As predicted Rachel Reeves hiked Capital Gains Tax (CGT) – however the changes she announced were less drastic than many had feared.

CGT is tax on any profits or gains you make when you dispose of an asset. Assets not only apply to the sale or exit of business but can also apply to the sale of items such as offices and trademarks. Even the goodwill built up by your company could ultimately be taxable.

The chancellor announced that the lower capital gains tax rate will be increased to 18 per cent from 10 per cent, while the higher rate will climb to 24 per cent from 20 per cent. The changes are expected to bring in £2.5billion for the Treasury.

However, she maintained the £1m lifetime limit on capital gains from the sale of all or part of a company under business asset disposal relief (BADR).

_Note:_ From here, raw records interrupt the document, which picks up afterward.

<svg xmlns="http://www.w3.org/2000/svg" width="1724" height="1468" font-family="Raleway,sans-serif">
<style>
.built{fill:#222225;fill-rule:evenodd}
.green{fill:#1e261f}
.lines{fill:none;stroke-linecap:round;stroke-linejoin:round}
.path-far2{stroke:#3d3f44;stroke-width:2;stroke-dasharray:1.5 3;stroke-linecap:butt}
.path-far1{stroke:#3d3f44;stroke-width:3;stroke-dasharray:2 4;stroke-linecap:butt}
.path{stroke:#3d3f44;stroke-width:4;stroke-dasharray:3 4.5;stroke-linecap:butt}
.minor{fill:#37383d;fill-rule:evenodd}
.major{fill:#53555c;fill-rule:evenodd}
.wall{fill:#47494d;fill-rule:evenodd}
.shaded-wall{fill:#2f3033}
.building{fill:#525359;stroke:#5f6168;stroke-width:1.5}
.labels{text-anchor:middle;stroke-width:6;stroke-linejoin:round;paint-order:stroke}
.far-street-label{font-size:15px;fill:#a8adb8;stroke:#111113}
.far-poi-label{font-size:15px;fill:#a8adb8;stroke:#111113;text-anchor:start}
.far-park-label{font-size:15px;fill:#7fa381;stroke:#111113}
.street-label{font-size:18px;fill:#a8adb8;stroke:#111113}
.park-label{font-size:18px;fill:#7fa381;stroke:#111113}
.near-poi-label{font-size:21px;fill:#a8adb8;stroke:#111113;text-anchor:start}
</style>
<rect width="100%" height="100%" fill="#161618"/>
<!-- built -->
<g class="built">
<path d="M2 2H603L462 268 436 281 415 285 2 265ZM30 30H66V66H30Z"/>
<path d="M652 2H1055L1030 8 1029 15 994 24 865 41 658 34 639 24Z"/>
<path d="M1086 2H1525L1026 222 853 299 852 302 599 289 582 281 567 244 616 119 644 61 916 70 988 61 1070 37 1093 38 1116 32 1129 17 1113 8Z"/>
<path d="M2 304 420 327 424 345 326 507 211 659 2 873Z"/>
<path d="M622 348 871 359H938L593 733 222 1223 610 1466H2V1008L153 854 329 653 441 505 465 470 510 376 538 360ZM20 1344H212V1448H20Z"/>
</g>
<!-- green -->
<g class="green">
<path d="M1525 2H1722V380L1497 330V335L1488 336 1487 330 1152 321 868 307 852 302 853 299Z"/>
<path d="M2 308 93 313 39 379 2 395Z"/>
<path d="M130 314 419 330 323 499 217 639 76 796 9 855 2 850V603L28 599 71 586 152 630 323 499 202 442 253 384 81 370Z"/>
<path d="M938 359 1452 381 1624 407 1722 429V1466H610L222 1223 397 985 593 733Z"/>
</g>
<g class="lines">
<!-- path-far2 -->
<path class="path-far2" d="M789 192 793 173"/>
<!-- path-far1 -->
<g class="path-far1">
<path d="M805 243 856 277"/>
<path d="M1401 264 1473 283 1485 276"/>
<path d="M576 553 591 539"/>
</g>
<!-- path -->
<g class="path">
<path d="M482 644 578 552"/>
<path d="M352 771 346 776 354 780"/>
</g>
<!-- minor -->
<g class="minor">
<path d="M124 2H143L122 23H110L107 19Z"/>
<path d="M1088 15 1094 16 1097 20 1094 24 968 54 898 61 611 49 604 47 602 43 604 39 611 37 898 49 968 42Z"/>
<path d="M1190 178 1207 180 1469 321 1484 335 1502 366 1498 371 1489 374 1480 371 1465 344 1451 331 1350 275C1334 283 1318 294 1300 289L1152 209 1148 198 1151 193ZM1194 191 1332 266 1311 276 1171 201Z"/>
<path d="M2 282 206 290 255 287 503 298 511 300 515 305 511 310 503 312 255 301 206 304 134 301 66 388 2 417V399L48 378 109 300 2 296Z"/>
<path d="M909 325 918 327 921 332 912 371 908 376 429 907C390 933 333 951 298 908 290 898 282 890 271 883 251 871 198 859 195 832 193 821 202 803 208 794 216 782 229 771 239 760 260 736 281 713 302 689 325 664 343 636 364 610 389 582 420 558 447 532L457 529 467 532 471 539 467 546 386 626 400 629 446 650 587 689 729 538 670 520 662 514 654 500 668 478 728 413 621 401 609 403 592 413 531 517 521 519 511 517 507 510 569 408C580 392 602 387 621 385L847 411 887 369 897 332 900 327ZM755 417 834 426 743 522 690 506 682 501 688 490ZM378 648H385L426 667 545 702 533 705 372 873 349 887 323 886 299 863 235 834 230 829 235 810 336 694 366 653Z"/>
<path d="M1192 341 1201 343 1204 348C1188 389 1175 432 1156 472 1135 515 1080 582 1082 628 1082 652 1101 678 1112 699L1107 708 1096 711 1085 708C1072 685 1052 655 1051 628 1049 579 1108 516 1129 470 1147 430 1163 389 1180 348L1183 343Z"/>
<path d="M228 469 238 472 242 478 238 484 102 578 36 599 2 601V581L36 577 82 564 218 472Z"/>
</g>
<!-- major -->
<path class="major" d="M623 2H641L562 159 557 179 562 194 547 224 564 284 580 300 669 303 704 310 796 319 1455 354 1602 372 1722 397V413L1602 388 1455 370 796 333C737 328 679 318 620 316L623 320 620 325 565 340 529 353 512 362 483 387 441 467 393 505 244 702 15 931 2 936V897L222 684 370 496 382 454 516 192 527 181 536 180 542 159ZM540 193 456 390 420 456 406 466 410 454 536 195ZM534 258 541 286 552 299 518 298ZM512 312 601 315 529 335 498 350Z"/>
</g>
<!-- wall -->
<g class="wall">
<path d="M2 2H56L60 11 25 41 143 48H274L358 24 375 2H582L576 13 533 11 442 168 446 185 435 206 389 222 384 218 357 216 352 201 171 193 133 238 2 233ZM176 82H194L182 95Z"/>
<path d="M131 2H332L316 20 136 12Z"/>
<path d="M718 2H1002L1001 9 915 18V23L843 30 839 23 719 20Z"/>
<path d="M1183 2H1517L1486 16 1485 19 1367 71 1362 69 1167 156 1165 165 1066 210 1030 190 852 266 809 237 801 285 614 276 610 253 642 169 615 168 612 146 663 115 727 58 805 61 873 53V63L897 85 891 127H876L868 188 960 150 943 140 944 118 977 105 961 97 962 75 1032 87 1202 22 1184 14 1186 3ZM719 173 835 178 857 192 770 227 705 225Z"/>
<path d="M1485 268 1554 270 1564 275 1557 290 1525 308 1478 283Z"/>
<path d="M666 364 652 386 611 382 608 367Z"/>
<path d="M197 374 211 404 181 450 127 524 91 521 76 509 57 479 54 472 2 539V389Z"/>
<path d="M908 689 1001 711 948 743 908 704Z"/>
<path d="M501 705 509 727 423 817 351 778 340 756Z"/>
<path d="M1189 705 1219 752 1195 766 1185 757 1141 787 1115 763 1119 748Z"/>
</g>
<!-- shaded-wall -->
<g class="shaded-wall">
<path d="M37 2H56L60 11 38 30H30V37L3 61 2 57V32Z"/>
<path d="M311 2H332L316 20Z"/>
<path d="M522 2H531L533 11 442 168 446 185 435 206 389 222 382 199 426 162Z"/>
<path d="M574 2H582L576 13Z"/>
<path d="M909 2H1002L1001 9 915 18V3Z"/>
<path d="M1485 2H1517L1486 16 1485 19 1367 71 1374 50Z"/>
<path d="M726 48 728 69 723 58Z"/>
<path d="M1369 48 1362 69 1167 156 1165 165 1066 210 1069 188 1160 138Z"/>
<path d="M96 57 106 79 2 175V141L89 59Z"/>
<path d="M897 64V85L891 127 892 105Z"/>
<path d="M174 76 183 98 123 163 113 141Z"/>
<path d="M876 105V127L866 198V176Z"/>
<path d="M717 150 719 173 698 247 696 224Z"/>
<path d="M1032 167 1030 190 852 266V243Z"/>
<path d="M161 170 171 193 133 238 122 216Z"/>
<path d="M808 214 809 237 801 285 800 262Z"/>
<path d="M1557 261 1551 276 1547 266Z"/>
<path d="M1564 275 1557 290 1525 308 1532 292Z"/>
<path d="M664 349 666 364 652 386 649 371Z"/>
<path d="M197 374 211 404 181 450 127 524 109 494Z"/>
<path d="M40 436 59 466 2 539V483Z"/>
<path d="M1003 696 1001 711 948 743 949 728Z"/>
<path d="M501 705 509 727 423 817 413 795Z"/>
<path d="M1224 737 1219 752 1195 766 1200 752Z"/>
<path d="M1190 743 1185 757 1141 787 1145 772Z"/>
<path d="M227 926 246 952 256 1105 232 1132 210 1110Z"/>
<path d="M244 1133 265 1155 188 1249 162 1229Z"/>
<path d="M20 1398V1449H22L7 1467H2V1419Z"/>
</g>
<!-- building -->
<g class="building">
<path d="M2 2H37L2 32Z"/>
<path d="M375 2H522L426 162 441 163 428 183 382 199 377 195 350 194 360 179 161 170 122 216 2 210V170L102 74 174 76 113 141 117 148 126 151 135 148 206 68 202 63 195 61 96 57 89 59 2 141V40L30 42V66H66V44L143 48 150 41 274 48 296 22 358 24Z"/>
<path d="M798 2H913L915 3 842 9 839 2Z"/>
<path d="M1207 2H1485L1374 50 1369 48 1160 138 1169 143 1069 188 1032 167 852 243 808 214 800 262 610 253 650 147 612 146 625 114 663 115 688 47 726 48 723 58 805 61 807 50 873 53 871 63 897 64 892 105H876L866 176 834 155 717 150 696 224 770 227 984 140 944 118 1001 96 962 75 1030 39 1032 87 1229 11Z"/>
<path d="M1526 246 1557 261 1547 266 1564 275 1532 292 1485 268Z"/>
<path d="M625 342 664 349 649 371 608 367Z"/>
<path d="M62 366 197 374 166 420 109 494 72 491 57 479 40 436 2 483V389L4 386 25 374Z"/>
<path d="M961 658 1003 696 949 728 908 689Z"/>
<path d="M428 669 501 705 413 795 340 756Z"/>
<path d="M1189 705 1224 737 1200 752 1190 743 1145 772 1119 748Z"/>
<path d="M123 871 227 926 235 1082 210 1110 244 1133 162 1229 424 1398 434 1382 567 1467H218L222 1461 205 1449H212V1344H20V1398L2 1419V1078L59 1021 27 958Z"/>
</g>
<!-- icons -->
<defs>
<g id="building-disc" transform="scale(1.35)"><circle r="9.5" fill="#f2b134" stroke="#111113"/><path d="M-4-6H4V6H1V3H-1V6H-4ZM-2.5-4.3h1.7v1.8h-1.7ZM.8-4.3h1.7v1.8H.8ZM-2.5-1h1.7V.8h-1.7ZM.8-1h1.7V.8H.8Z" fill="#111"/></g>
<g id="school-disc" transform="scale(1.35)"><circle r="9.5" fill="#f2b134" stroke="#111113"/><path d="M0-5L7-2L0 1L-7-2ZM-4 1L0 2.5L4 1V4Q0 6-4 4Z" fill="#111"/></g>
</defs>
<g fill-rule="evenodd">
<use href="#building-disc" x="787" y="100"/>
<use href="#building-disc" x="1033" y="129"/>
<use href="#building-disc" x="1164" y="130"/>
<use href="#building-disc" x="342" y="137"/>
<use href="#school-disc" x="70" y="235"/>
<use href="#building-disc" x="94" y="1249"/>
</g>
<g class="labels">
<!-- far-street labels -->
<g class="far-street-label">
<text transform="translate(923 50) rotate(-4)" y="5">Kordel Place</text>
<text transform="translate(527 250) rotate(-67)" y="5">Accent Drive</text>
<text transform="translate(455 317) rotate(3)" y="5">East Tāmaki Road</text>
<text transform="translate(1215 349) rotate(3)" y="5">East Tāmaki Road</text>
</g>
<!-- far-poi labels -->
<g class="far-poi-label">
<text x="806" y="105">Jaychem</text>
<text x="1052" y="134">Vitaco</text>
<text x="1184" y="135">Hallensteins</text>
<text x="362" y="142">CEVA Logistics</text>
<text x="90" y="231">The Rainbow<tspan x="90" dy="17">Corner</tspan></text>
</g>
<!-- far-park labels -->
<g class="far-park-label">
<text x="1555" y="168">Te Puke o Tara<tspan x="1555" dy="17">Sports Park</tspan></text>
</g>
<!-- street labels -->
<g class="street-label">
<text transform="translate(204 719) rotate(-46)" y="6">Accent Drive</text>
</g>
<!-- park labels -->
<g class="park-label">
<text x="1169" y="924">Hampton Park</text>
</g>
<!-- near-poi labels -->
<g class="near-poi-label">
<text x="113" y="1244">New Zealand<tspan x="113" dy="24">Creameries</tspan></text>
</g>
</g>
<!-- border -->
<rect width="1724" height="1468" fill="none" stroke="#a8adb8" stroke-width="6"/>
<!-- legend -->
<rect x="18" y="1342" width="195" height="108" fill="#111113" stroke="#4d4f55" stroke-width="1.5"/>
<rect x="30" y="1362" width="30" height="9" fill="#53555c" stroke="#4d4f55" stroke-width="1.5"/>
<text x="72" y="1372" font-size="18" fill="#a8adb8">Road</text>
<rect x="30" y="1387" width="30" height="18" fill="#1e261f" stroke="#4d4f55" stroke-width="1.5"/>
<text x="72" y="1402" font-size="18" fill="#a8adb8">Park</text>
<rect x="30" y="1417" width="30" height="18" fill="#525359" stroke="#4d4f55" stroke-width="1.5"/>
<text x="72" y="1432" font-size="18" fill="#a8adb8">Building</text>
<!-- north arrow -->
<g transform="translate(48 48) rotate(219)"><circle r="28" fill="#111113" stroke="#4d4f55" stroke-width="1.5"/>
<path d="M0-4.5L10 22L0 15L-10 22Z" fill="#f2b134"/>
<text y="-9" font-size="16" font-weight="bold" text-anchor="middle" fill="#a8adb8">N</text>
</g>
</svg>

BADR will remain at 10 per cent this year, before rising to 14 per cent in April 2025, and to 18 per cent from 2026/27

The chancellor stressed that this still represented a “significant gap compared to the higher rate of capital gains tax.”

There were pre-Budget fears that hiking the rate would deter investment, not only in large businesses but in SMEs. Tech entrepreneurs were also worried about the future of BADR.

The Federation of Small Businesses (FSB) was among those that campaigned hard to retain entrepreneurs’ relief, which was under significant threat.

Many commentators called for it to be scrapped, which would have resulted in entrepreneurs paying the full rate of CGT.

In a post-Budget statement, the FSB said: Although the rate will gradually rise, it’s welcome that FSB’s campaigning has led to a discounted rate being kept, with a clear differential.

“This is really important for small business owners who have been planning to sell their businesses for their retirement in place of a pension.”